Task statement: Give back the data exactly, with no images.

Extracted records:
▶

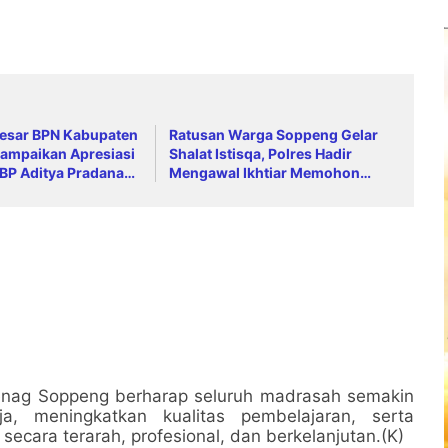
Besar BPN Kabupaten
Ratusan Warga Soppeng Gelar
ampaikan Apresiasi
Shalat Istisqa, Polres Hadir
BP Aditya Pradana
Mengawal Ikhtiar Memohon
t Kapolres Baru
Turunnya Hujan
 Budiyanto
menag Soppeng berharap seluruh madrasah semakin
a, meningkatkan kualitas pembelajaran, serta
ecara terarah, profesional, dan berkelanjutan.(K)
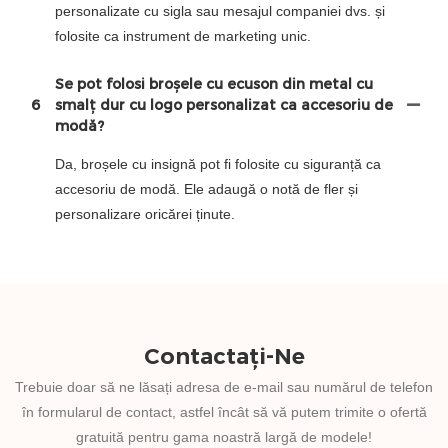
personalizate cu sigla sau mesajul companiei dvs. și
folosite ca instrument de marketing unic.
Se pot folosi broșele cu ecuson din metal cu
6
smalț dur cu logo personalizat ca accesoriu de
modă?
Da, broșele cu insignă pot fi folosite cu siguranță ca
accesoriu de modă. Ele adaugă o notă de fler și
personalizare oricărei ținute.
Contactați-Ne
Trebuie doar să ne lăsați adresa de e-mail sau numărul de telefon
în formularul de contact, astfel încât să vă putem trimite o ofertă
gratuită pentru gama noastră largă de modele!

◀

Answer section:
Besar BPN Kabupaten
Ratusan Warga Soppeng Gelar
ampaikan Apresiasi
Shalat Istisqa, Polres Hadir
BP Aditya Pradana
Mengawal Ikhtiar Memohon
t Kapolres Baru
Turunnya Hujan
 Budiyanto
menag Soppeng berharap seluruh madrasah semakin
a, meningkatkan kualitas pembelajaran, serta
ecara terarah, profesional, dan berkelanjutan.(K)
personalizate cu sigla sau mesajul companiei dvs. și
folosite ca instrument de marketing unic.
Se pot folosi broșele cu ecuson din metal cu
6
smalț dur cu logo personalizat ca accesoriu de
modă?
Da, broșele cu insignă pot fi folosite cu siguranță ca
accesoriu de modă. Ele adaugă o notă de fler și
personalizare oricărei ținute.
Contactați-Ne
Trebuie doar să ne lăsați adresa de e-mail sau numărul de telefon
în formularul de contact, astfel încât să vă putem trimite o ofertă
gratuită pentru gama noastră largă de modele!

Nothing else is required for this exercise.